San Jose Funding Crisis Thwarts Code Enforcement, Historic Preservation



Submitted May 18, 2010, 11:49 PM


By Sharon Simonson


A $116 million revenue shortfall in the city of San Jose’s operating budget is unlikely to impact development services, in part because the operation already has faced big reductions. Last year, 100 positions were eliminated in three separate rounds as development activity plummeted.


“We have made cuts over the last 18 months, and we seem to be finding the bottom,” said Joseph Horwedel, director of planning, building and code enforcement.


From nearly 350 employees in the 2007-08 fiscal year, the department is slated to have 204 next fiscal year, a 42 percent drop. That is down from 241 at present, he said. The department’s annual revenue, which comes largely from permit, building and development-related fees, is projected at $28 million, down from about $30 million in the current fiscal year.


The proposed budget preserves $260,000 to complete a general plan update expected to map San Jose’s development for the next 30 years. Horwedel says the expenditure reflects the task’s importance. But he cautions that the general plan is only a start.


The document contemplates 60 or so village and community nodes centered around public transit, retail centers and urban living, with shopping and work achieved mostly by walking and biking. Each of those nodes must be planned in more detail. “There are places where there is not an obvious route to build these villages, so we need to spend time with the property owners and developers,” Horwedel said. He expects to start planning five or six of these villages first. The general plan update is slated for completion by June 2011.

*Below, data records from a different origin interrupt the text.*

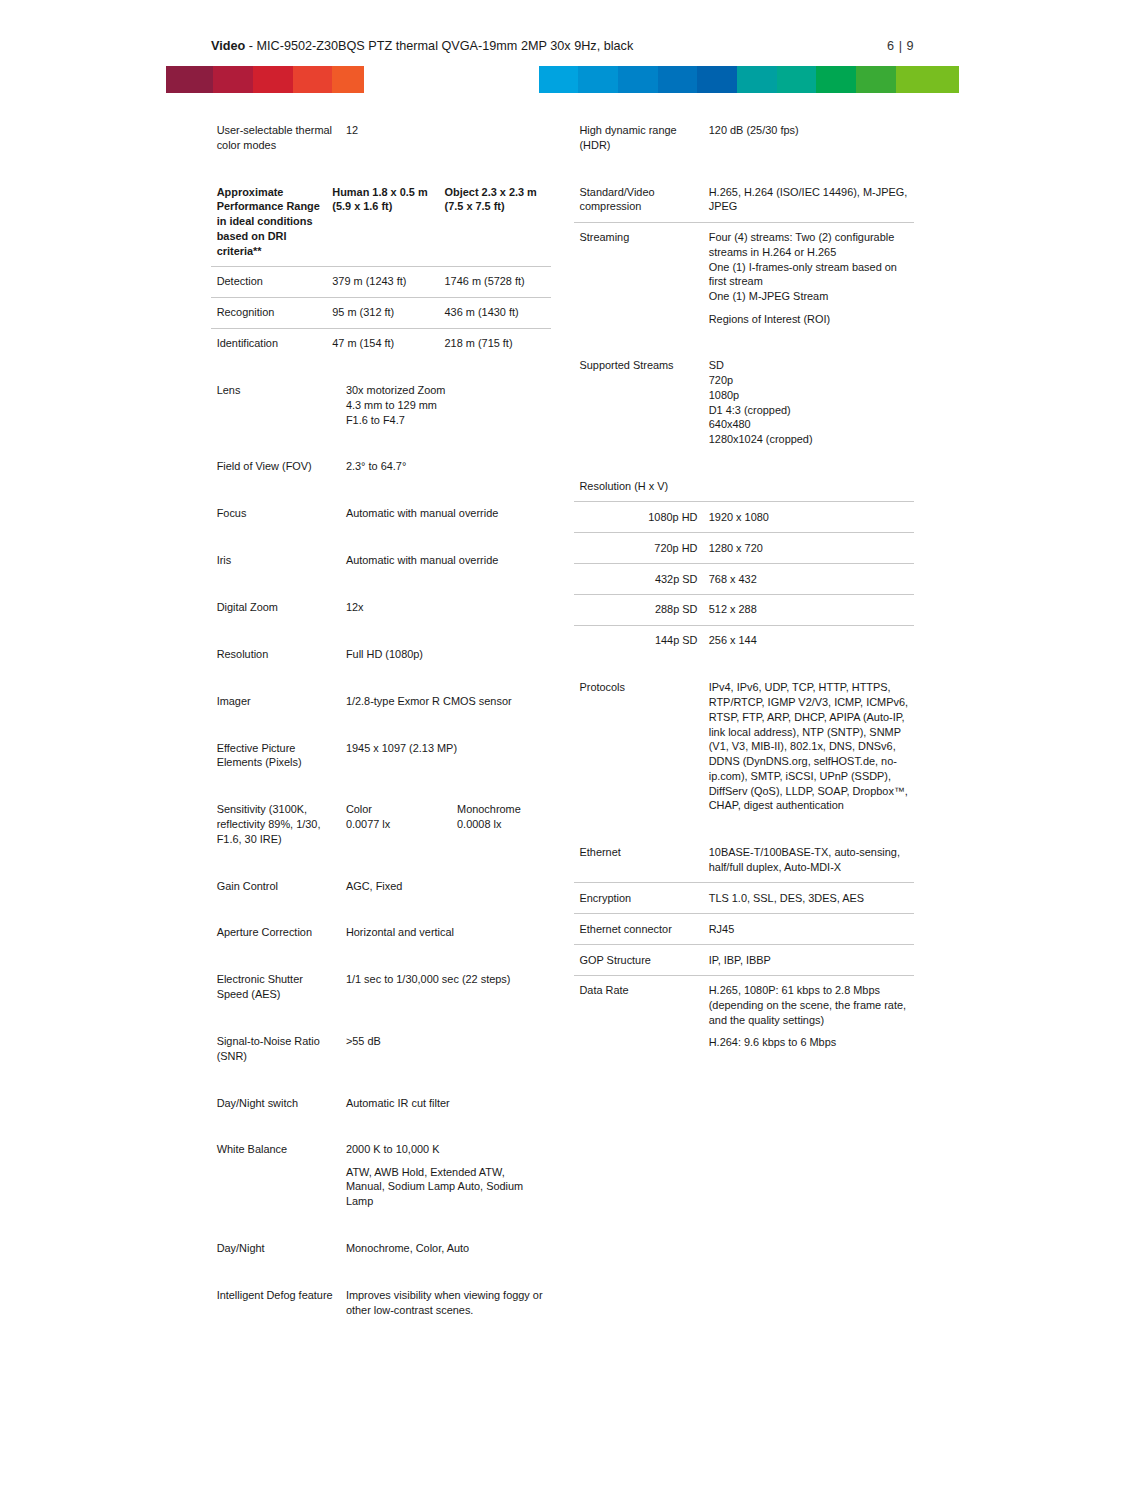Video - MIC-9502-Z30BQS PTZ thermal QVGA-19mm 2MP 30x 9Hz, black
6 | 9
| User-selectable thermal color modes | 12 |
| Approximate Performance Range in ideal conditions based on DRI criteria** | Human 1.8 x 0.5 m (5.9 x 1.6 ft) | Object 2.3 x 2.3 m (7.5 x 7.5 ft) |
| Detection | 379 m (1243 ft) | 1746 m (5728 ft) |
| Recognition | 95 m (312 ft) | 436 m (1430 ft) |
| Identification | 47 m (154 ft) | 218 m (715 ft) |
| Lens | 30x motorized Zoom 4.3 mm to 129 mm F1.6 to F4.7 |
| Field of View (FOV) | 2.3° to 64.7° |
| Focus | Automatic with manual override |
| Iris | Automatic with manual override |
| Digital Zoom | 12x |
| Resolution | Full HD (1080p) |
| Imager | 1/2.8-type Exmor R CMOS sensor |
| Effective Picture Elements (Pixels) | 1945 x 1097 (2.13 MP) |
| Sensitivity (3100K, reflectivity 89%, 1/30, F1.6, 30 IRE) | Color 0.0077 lx Monochrome 0.0008 lx |
| Gain Control | AGC, Fixed |
| Aperture Correction | Horizontal and vertical |
| Electronic Shutter Speed (AES) | 1/1 sec to 1/30,000 sec (22 steps) |
| Signal-to-Noise Ratio (SNR) | >55 dB |
| Day/Night switch | Automatic IR cut filter |
| White Balance | 2000 K to 10,000 K ATW, AWB Hold, Extended ATW, Manual, Sodium Lamp Auto, Sodium Lamp |
| Day/Night | Monochrome, Color, Auto |
| Intelligent Defog feature | Improves visibility when viewing foggy or other low-contrast scenes. |
| High dynamic range (HDR) | 120 dB (25/30 fps) |
| Standard/Video compression | H.265, H.264 (ISO/IEC 14496), M-JPEG, JPEG |
| Streaming | Four (4) streams: Two (2) configurable streams in H.264 or H.265 One (1) I-frames-only stream based on first stream One (1) M-JPEG Stream Regions of Interest (ROI) |
| Supported Streams | SD 720p 1080p D1 4:3 (cropped) 640x480 1280x1024 (cropped) |
| Resolution (H x V) |
| 1080p HD | 1920 x 1080 |
| 720p HD | 1280 x 720 |
| 432p SD | 768 x 432 |
| 288p SD | 512 x 288 |
| 144p SD | 256 x 144 |
| Protocols | IPv4, IPv6, UDP, TCP, HTTP, HTTPS, RTP/RTCP, IGMP V2/V3, ICMP, ICMPv6, RTSP, FTP, ARP, DHCP, APIPA (Auto-IP, link local address), NTP (SNTP), SNMP (V1, V3, MIB-II), 802.1x, DNS, DNSv6, DDNS (DynDNS.org, selfHOST.de, no-ip.com), SMTP, iSCSI, UPnP (SSDP), DiffServ (QoS), LLDP, SOAP, Dropbox™, CHAP, digest authentication |
| Ethernet | 10BASE-T/100BASE-TX, auto-sensing, half/full duplex, Auto-MDI-X |
| Encryption | TLS 1.0, SSL, DES, 3DES, AES |
| Ethernet connector | RJ45 |
| GOP Structure | IP, IBP, IBBP |
| Data Rate | H.265, 1080P: 61 kbps to 2.8 Mbps (depending on the scene, the frame rate, and the quality settings) H.264: 9.6 kbps to 6 Mbps |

At the same time, code enforcement is expected to suffer under the new spending regime as will historic preservation. Poor code enforcement can lead to blight and lower property values and has been linked to higher crime rates. Twelve code enforcement positions are to be cut from the building services division, with two temporary slots added to pick up some of the slack. At the same time, code positions funded with federal Community Development Block Grant monies will be cut from 17 to ten, according to the city’s manager’s budget message. The redevelopment agency also will cut five of eight code enforcement positions. Proactive enforcement to mitigate the effects of vacant foreclosed properties in neighborhoods also would be discontinued.


The plan also is to suspend the city’s Historic Landmarks Preservation Commission, said Laurel Prevetti, assistant director of planning, building and code enforcement for the city. The commission oversees applications for landmark status at the state and local level and nominates potential historic landmarks. More important for property owners and would-be developers, the commission has actively identified potential landmarks in the past and processed them. Now the private sector must absorb that duty, she said.

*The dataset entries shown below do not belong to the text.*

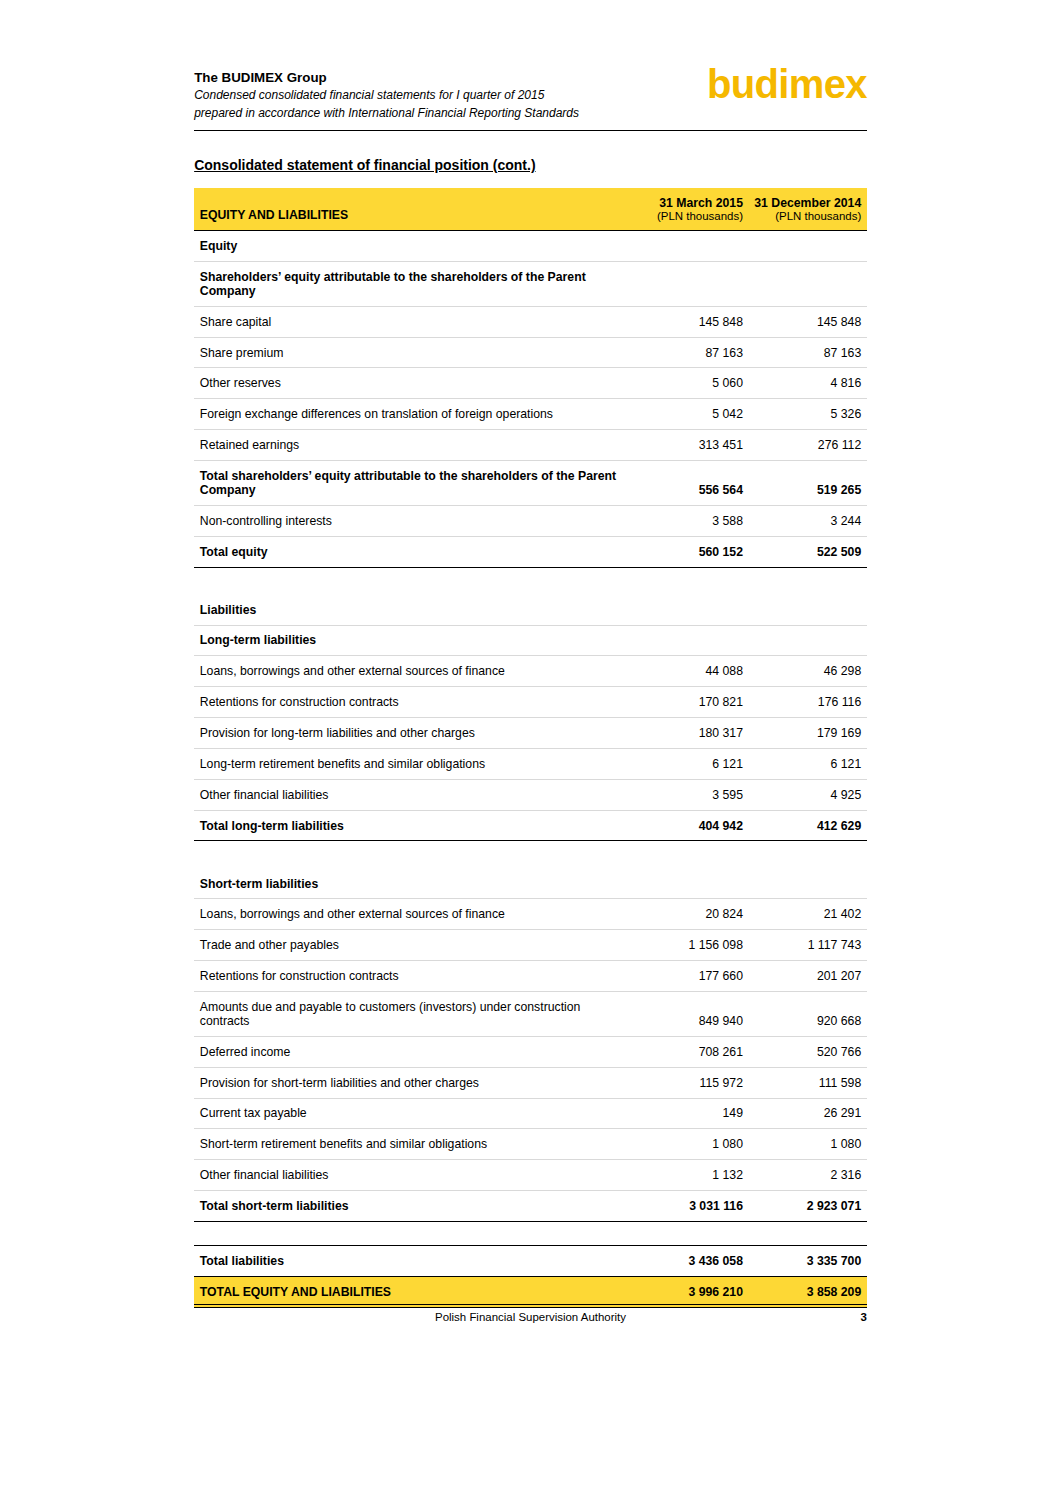The BUDIMEX Group
Condensed consolidated financial statements for I quarter of 2015
prepared in accordance with International Financial Reporting Standards
budimex
Consolidated statement of financial position (cont.)
| EQUITY AND LIABILITIES | 31 March 2015 (PLN thousands) | 31 December 2014 (PLN thousands) |
| --- | --- | --- |
| Equity | | |
| Shareholders’ equity attributable to the shareholders of the Parent Company | | |
| Share capital | 145 848 | 145 848 |
| Share premium | 87 163 | 87 163 |
| Other reserves | 5 060 | 4 816 |
| Foreign exchange differences on translation of foreign operations | 5 042 | 5 326 |
| Retained earnings | 313 451 | 276 112 |
| Total shareholders’ equity attributable to the shareholders of the Parent Company | 556 564 | 519 265 |
| Non-controlling interests | 3 588 | 3 244 |
| Total equity | 560 152 | 522 509 |
| Liabilities | | |
| Long-term liabilities | | |
| Loans, borrowings and other external sources of finance | 44 088 | 46 298 |
| Retentions for construction contracts | 170 821 | 176 116 |
| Provision for long-term liabilities and other charges | 180 317 | 179 169 |
| Long-term retirement benefits and similar obligations | 6 121 | 6 121 |
| Other financial liabilities | 3 595 | 4 925 |
| Total long-term liabilities | 404 942 | 412 629 |
| Short-term liabilities | | |
| Loans, borrowings and other external sources of finance | 20 824 | 21 402 |
| Trade and other payables | 1 156 098 | 1 117 743 |
| Retentions for construction contracts | 177 660 | 201 207 |
| Amounts due and payable to customers (investors) under construction contracts | 849 940 | 920 668 |
| Deferred income | 708 261 | 520 766 |
| Provision for short-term liabilities and other charges | 115 972 | 111 598 |
| Current tax payable | 149 | 26 291 |
| Short-term retirement benefits and similar obligations | 1 080 | 1 080 |
| Other financial liabilities | 1 132 | 2 316 |
| Total short-term liabilities | 3 031 116 | 2 923 071 |
| Total liabilities | 3 436 058 | 3 335 700 |
| TOTAL EQUITY AND LIABILITIES | 3 996 210 | 3 858 209 |
Polish Financial Supervision Authority
3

“That is a pretty significant loss,” Prevetti said. “It shows the kind of choices that the council has ahead of them.”


This is the ninth consecutive year that San Jose has experienced revenue shortfalls compared to its projected spending. Including proposals for the 2010-11 fiscal year outlined in the city manager’s budget message, the city has cut its annual spending by nearly $600 million over the last nine years.

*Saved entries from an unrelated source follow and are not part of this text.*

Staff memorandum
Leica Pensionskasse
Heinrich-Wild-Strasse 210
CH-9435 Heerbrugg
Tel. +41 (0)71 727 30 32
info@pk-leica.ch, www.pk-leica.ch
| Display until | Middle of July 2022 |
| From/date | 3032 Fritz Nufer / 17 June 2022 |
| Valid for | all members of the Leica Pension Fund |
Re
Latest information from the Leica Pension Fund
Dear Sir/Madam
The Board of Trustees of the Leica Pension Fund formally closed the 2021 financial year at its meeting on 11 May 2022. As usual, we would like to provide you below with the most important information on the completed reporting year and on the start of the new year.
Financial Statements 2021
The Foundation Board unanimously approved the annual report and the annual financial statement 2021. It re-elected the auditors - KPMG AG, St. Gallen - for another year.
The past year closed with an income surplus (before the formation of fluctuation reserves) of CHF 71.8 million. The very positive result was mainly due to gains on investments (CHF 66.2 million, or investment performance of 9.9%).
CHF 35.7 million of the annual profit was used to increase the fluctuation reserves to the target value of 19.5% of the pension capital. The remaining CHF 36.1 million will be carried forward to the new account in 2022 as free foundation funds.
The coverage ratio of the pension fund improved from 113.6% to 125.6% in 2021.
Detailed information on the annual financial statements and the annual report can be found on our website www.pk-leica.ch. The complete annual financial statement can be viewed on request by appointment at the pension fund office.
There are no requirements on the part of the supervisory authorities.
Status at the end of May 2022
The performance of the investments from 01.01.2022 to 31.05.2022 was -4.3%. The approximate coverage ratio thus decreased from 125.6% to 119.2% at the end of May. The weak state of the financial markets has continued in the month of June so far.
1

In a speech to approximately 250 Rotary Club members and their guests in San Jose on May 5, San Jose Mayor Chuck Reed traced the city’s current fiscal dilemmas to decisions made in the heady days of the Internet boom, including significant increases to public pensions led by the California legislature in 1999.


“We thought revenues would keep going up forever, and we were all going to be rich. We increased pensions by 50 percent. That turned out to be the greatest financial scam in the history of the state of California,” he said.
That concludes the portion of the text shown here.